Euro reagiert
US-Außenhandelsdefizit weiter angestiegen

Das Außenhandelsdefizit der USA hat sich im Mai ausgeweitet - allerdings weniger stark als erwartet. Der Fehlbetrag stieg laut US-Handelsministerium auf 63,84 Milliarden Dollar. Die Währungen reagierten prompt auf die Zahlen.

HB WASHINGTON. Experten hatten mit einem Anstieg auf 64,90 Milliarden Dollar von revidiert 63,34 Milliarden Dollar im April gerechnet. Die Importe stiegen um 1,8 Prozent auf 182,5 Milliarden Dollar. Die Exporte kletterten um 2,4 Prozent auf 118,66 Milliarden Dollar.

Der Fehlbetrag in der US-Handels- und Leistungsbilanz wird an den Märkten mit großer Aufmerksamkeit betrachtet. Zur Finanzierung des Fehlbetrags benötigen die USA massive Kapitalzuflüsse aus dem Ausland. Bleiben diese aus, droht eine Dollar-Abwertung mit entsprechenden Auswirkungen für die Weltwirtschaft.
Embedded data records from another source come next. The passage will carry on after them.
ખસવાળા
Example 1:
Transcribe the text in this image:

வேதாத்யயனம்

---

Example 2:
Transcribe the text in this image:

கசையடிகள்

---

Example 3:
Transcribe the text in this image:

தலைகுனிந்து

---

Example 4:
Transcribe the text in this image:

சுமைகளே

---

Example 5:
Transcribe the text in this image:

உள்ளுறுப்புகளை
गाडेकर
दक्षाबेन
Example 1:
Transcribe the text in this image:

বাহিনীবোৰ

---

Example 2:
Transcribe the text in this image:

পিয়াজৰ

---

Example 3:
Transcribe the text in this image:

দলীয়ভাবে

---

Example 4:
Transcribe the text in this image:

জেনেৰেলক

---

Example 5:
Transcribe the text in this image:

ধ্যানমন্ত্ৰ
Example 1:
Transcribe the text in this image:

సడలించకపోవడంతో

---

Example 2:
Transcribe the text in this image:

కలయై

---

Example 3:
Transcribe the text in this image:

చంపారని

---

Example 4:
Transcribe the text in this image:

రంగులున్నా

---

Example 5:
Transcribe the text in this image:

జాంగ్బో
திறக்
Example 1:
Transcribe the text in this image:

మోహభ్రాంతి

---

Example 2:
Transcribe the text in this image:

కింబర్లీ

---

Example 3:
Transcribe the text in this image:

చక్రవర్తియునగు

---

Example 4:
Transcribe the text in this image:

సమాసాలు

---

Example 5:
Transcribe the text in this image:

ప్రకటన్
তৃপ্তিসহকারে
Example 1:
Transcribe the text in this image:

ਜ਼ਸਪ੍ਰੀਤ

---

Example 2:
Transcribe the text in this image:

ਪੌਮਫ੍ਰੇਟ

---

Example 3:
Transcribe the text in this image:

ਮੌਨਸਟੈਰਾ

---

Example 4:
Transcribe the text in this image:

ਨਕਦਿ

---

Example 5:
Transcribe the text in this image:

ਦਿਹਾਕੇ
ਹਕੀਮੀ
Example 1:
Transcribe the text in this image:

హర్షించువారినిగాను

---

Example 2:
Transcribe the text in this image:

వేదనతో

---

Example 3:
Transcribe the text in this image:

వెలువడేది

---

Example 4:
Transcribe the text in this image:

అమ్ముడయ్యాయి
Der Dollar wurde nun von den positiver ausgefallenen Zahlen gestützt. Der Kurs des Euro fiel nach Veröffentlichung binnen weniger Sekunden unter 1,27 Dollar nachdem er zuvor um 1,2730 Dollar gependelt hatte. Später erholte sich die Gemeinschaftswährung wieder etwas und kostete am Nachmittag 1,2715 Dollar. Die Europäische Zentralbank (EZB) hatte den Referenzkurs zuvor auf 1,2722 festgelegt.
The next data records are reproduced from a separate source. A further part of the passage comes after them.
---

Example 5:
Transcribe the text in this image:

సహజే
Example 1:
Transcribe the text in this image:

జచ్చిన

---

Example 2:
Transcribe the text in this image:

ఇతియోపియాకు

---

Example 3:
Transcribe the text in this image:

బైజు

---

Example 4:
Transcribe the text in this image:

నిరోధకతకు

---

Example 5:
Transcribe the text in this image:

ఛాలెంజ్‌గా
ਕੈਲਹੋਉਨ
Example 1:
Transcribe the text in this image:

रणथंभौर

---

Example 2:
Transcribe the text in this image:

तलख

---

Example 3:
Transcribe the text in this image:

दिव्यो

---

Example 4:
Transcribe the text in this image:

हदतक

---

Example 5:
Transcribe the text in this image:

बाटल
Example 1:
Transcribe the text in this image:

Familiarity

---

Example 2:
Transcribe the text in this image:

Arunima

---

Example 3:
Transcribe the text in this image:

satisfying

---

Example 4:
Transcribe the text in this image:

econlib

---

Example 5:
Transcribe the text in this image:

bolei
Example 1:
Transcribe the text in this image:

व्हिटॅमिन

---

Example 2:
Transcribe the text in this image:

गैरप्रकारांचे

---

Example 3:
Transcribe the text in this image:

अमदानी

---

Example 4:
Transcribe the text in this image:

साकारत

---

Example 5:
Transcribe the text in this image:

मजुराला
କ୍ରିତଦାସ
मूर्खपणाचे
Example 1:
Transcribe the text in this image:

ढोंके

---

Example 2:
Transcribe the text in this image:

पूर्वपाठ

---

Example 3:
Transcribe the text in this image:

Devisenstratege Niels Fromm von Dresdner Kleinwort sagte, die frischen Defizitdaten hätten kaum Auswirkungen auf die Währungen. Der Fokus des Marktes liege auf den Entwicklung der Leitzinsen. „Die Anleger warten auf die Rede von (Ben) Bernanke in der kommenden Woche.“ Der Chef der US-Notenbank (Fed) spricht dann vor dem Senat. Investoren erhoffen sich dann neue Hinweise auf die weitere Geldpolitik der Fed.

Devisenexperte Karl Broecker von der Landesbank Baden-Württemberg traut dem Euro in den kommenden Tagen ungeachtet der Handelsbilanzdaten leichte Gewinne zu. „Das hatte heute keine fundamentalen Auswirkungen. Es sind spekulative Positionen, die derzeit abgegeben werden. Knapp unter 1,27 Dollar besteht aber wieder großes Kaufinteresse.“ Zweifel an der Finanzierbarkeit der enormen Defizite der USA bei der Leistungsbilanz, in die die Handelsbilanz einfließt, und beim Haushalt haben den Dollar in den vergangenen Jahren immer wieder kräftig unter Druck gesetzt.